Anyone using large research facilities such as the Swiss Light Source SLS and the X-ray free-electron laser SwissFEL to investigate molecular structures has to process vast amounts of data. The measurement of a single protein produces 250 terabytes. Stored on blank DVDs, this would make a stack as high as the Leaning Tower of Pisa.
Research on the cytoskeleton involves measuring a whole series of proteins, protein complexes and other biomolecules, taking and comparing pictures of their structures and observing molecular interactions. To make progress and maintain an overview, modern forms of data analysis, including those using artificial intelligence, have become indispensable. For example, G.V. Shivashankar, head of the PSI Laboratory for Nanoscale Biology and professor of Mechano-Genomics at ETH Zurich, uses these methods in his research.
He is investigating, among other things, an important property of the cytoskeleton: its rigidity. As humans age, this multifunctional support structure of the cell becomes less flexible and dynamic, making it easier for pathogens to do their harmful work. In less dynamic cells, they are better able to intervene in the cell’s signal pathways and have an easier time multiplying. “This may be the reason why older people are more likely to become seriously ill from a Covid-19 infection,” the researcher says.
The cytoskeleton has a major influence on the shape of the cell nucleus and on how well the genetic material is packed into it. Spread out and put together, the molecular chains of the DNA would be more than a metre long, but they are so tightly and cleverly wound into a ball that they fit into the tiny, ten-micrometre cell nucleus. If the cytoskeleton becomes more rigid, this packaging no longer functions optimally and the individual genes can no longer be read as effectively to produce proteins the body needs, for example for metabolism or signal transmission.
And this is where modern imaging could bring a breakthrough: “We already know a few hundred active agents that target the signalling pathways of the cell,” says Shivashankar. “It is just unclear what combination and dose is best to counteract the rigidity of the cells and the corresponding restricted signal transmission.” His team wants to find out, by adding the active agents to cultures of infected cells in the Petri dish and then observing, in high-resolution, what happens. “We need a screening of all known drug candidates. And PSI has the necessary infrastructure to carry out something like this – SLS in particular is very well suited for this task.”
The roots of many diseases
There is one reason this research is especially important: it is now assumed that an abnormal packaging of the genetic material in the cell nucleus plays a major role in cancer as well as in neurodegenerative diseases such as Alzheimer’s. Shivashankar’s lab is working on a process that routinely makes images of cell nuclei to determine, by examining various characteristics, how the DNA is packed. This allows predictions to be made as to which genes cannot be read, resulting in particular diseases. That would be much simpler and less expensive than sequencing the genes on an individual basis to achieve the same result.
The challenge here is that the characteristics which need to be analysed and compared are extremely diverse. Without powerful computers and algorithms that can compare hundreds of characteristics on thousands of images, this could not be accomplished. Artificial intelligence reliably detects subtle differences in the type of DNA packaging and recognises correlations with cell malfunctions.
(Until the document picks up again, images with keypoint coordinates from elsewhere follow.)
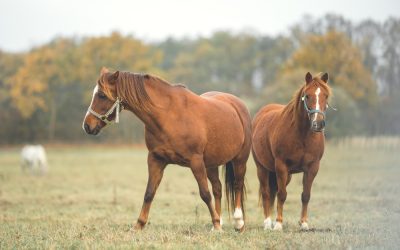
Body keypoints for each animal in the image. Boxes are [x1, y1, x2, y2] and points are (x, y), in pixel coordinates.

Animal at [82, 67, 250, 231]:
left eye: (102, 95)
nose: (87, 126)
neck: (168, 115)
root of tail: (237, 104)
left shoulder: (195, 161)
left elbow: (205, 194)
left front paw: (216, 223)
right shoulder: (156, 159)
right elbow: (149, 193)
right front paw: (139, 225)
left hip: (240, 160)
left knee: (237, 185)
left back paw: (238, 223)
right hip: (211, 164)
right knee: (217, 188)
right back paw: (220, 222)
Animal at [252, 72, 332, 230]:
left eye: (325, 95)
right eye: (307, 96)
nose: (318, 123)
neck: (302, 135)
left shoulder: (312, 168)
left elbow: (305, 195)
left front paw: (304, 223)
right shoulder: (281, 166)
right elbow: (282, 195)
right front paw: (278, 224)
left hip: (285, 175)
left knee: (273, 192)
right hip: (262, 168)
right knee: (266, 193)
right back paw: (267, 223)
So Shivashankar’s team is cooperating with experts in machine learning – a group led by statistician Caroline Uhler, professor at the Massachusetts Institute of Technology in the USA. “The advantage of using machine learning is that it can help us identify novel features which may not be directly interpretable by humans but automatically give a strong indication of cell health or disease,” Uhler says.
Powerful computers are indispensable
Advances in machine learning are having an enormous impact in all areas where there is explosive growth in the volume of data. And one reason the amount of data is so large is that the researchers really would like to look at each cell individually to identify diseases. “Even cells of the same type can have very different structures and thus behave differently,” says G.V. Shivashankar. “It’s like trying to examine and understand each individual grain of sand on the beach.” Fed ever more examples, the computer learns over time which cell structure leads to which behaviour and recognises patterns.
Ultimately it might be possible to make statements – solely on the basis of high-resolution imaging of a cell nucleus as a kind of biomarker – about how well a cell is functioning, what diseases the person concerned might suffer from, and what type of therapy holds the most promise for success, making early, targeted interventions possible. In any case, the method would be an enormous boost for diagnostics. “To exploit the enormous potential of machine learning for biological discovery and medical diagnostics, however, it is crucially important to carefully evaluate the identified cytoskeletal and nuclear biomarkers in the clinical environment,” Uhler says.
With the Centre for Proton Therapy at PSI, Shivashankar’s group is also investigating whether high-resolution images of blood cells, the cytoskeleton and the cell nucleus could provide indications of therapeutic efficacy. “We compare images from before, during and after treatment of cancer patients and check for correlations between the changes we see and the progress of the therapy,” Shivashankar says. Here too, it is important to reliably and quickly recognise possible irregularities within an enormous amount of image data. “Anyone still working on such tasks nowadays without machine learning,” Shivashankar says, “is missing out.”